Managing human genetic resources in China is a global effort

In the previous blog post, we discussed some of the highlights of the implementation of the Rules for the Management of Human Genetic Resources (Draft for Comment) (人类 遗传 资源 管理 实施 征求意见稿 (征求意见稿)) (“Draft Rules”). In this blog post, we will discuss some other provisions of the draft rules regarding international cooperation involving human genetic resources in China.

General requirements for international cooperation

Chapter 2 of the Draft Rules (General Requirements) sets out some high-level requirements on international cooperation as follows:

  • Execution of cooperation agreements. Article 14 states that when carrying out international cooperation in scientific research involving the use of human genetic resources in China, the two parties shall, in accordance with the principles of equality, mutual benefit, honesty, creditworthiness, mutual participation and mutual sharing of results, implement cooperation agreements in accordance with the law and reach a clear and specific agreement on Related matters.

  • Data backup. Article 15 states that when carrying out international cooperation in scientific research involving the use of human genetic resources in China, the parties shall ensure that the participating institutions and researchers in China participate substantively and fully in the entire cooperation process, and all records. The search process data information (“Information”) is fully available to participating enterprises in China, and to provide a backup copy of the information to participating enterprises in China.

  • joint application for intellectual property. Article 16 states that, when carrying out international cooperation in scientific research involving the use of human genetic resources in China, if the two parties apply for patents for the research results, the two parties shall jointly apply for such patents and jointly own these patent rights subscriber.

  • intellectual property right. Article 17 states: In relation to business, dataStandards, processes and other scientific and technological results resulting from international cooperation in scientific research involving the use of China’s human genetic resources (“Outcomes”), the right to use and transfer and assign rights and interests therein, shall be agreed upon by the Parties through the Cooperation Agreement; If the cooperation agreement does not include such provisions, for example, if these provisions are ambiguous, the parties will have the right to use the results, but the transfer of the results to a third party must be agreed upon by the parties and the proceeds of such transfer must be shared by the parties in proportion to a percentage of their contribution (if this percentage cannot be determined, the parties must share this proceeds equally).
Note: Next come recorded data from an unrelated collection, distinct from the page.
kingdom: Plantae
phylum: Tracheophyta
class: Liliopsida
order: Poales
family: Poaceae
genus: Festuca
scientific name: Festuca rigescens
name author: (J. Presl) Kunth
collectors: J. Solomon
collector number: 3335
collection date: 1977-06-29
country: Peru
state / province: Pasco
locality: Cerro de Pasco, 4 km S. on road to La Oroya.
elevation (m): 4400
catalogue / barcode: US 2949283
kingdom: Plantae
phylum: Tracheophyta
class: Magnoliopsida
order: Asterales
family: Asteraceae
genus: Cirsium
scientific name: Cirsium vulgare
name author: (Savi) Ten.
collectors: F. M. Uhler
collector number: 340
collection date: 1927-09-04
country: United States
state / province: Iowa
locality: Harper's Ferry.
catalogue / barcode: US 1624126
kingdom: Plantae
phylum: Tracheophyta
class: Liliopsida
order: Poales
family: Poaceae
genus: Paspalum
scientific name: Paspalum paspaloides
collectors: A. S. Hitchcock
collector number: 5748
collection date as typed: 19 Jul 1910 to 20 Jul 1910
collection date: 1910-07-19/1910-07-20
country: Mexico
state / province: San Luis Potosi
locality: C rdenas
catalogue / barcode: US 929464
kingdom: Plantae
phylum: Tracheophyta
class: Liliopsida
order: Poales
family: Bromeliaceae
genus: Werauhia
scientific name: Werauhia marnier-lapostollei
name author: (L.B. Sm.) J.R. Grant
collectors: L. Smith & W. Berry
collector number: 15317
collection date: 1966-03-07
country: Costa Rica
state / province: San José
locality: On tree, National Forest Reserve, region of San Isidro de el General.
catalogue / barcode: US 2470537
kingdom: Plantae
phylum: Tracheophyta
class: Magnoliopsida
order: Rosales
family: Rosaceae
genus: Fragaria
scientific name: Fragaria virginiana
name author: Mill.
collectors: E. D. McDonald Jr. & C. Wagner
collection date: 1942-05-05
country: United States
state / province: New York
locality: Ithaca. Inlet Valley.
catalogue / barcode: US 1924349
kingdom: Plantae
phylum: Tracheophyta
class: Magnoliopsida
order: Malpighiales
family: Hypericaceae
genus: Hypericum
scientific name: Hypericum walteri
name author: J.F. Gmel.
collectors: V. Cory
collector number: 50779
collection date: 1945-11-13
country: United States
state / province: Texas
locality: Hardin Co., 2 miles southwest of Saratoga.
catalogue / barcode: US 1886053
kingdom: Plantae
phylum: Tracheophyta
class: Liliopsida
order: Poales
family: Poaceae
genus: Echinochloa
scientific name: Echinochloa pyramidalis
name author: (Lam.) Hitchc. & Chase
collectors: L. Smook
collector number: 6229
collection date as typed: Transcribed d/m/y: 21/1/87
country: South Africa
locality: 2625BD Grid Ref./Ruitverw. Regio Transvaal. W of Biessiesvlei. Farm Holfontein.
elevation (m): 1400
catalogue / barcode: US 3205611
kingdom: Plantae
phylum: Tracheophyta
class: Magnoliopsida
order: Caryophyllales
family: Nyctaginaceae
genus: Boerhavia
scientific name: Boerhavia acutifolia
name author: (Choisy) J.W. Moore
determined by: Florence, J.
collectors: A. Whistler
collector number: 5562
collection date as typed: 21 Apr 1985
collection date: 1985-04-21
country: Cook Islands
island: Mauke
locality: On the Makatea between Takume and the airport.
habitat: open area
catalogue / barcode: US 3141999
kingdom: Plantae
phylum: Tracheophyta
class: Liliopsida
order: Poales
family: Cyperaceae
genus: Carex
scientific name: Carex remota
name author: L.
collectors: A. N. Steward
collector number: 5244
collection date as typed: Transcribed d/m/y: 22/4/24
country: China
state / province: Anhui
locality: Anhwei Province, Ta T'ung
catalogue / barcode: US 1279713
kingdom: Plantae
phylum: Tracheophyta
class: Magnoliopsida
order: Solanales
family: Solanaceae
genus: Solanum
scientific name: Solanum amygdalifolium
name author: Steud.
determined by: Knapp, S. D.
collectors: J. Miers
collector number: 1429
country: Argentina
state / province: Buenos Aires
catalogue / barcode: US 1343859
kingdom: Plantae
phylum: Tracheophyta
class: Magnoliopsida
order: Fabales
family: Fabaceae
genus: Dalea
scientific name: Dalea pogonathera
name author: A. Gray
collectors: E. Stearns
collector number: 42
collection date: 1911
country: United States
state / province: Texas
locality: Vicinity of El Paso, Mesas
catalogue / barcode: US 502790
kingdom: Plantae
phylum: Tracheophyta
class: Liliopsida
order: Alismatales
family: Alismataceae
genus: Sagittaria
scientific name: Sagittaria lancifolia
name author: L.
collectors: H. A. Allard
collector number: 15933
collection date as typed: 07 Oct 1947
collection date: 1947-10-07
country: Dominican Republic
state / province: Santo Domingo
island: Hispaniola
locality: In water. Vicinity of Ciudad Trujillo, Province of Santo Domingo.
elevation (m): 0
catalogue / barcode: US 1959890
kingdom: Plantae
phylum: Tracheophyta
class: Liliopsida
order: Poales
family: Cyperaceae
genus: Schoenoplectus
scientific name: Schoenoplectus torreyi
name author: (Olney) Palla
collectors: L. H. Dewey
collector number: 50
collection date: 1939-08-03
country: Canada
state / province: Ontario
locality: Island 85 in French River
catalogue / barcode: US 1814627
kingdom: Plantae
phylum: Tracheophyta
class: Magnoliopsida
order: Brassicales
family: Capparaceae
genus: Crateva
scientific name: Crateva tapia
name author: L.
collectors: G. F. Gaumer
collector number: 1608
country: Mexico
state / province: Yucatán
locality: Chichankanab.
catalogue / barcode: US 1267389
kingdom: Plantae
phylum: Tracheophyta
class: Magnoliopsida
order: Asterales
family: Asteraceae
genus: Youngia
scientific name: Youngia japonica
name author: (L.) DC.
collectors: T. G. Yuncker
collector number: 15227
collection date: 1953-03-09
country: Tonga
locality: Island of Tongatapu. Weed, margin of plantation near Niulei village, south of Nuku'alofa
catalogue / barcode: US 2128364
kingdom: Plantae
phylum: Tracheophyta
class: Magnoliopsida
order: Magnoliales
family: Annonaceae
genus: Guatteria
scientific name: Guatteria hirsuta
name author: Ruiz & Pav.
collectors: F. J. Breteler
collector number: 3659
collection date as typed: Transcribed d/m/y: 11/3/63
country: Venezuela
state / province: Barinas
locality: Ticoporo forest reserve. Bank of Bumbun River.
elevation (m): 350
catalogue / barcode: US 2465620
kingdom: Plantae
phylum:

Administrative license and application requirements

The draft rules emphasized that international cooperative scientific research jointly conducted by Chinese and foreign institutions (“international cooperation”) must obtain a certain administrative license and in some cases complete certain filing procedures. The draft rules set out the specific conditions that must be met in order to obtain such administrative authorization and to complete this deposit.

Notably, Article 61 of the Draft Rules specifies that if any of the following events occur in connection with international cooperation, the parties must apply to amend the original administrative license at least one month in advance:

  1. any of the sponsors, group leader units, contract research organizations, or third party laboratories have changed;

  2. The purpose of the research has changed;

  3. change of search content;

  4. The duration of the collaboration or other key terms of the research have been changed.

Article 62 of the draft rules specified that if any of the following events occur in connection with international cooperation, the parties do not have to apply to modify the original administrative license, but must explain and report these events to the Ministry. Science and technology with appropriate supporting materials:

  1. The research plan remains unchanged and the change includes a number of cases not exceeding 10% of the approved number of cases;

  2. any change in participating organizations (other than sponsors, group leader units, contract research organizations, or third party laboratories), or any change in the name of any legal entity of the participating organization;

  3. Any change in the research program does not include any change in the type, quantity or purpose of use of human genetic resources, or would cause the research program to exceed the approved scope.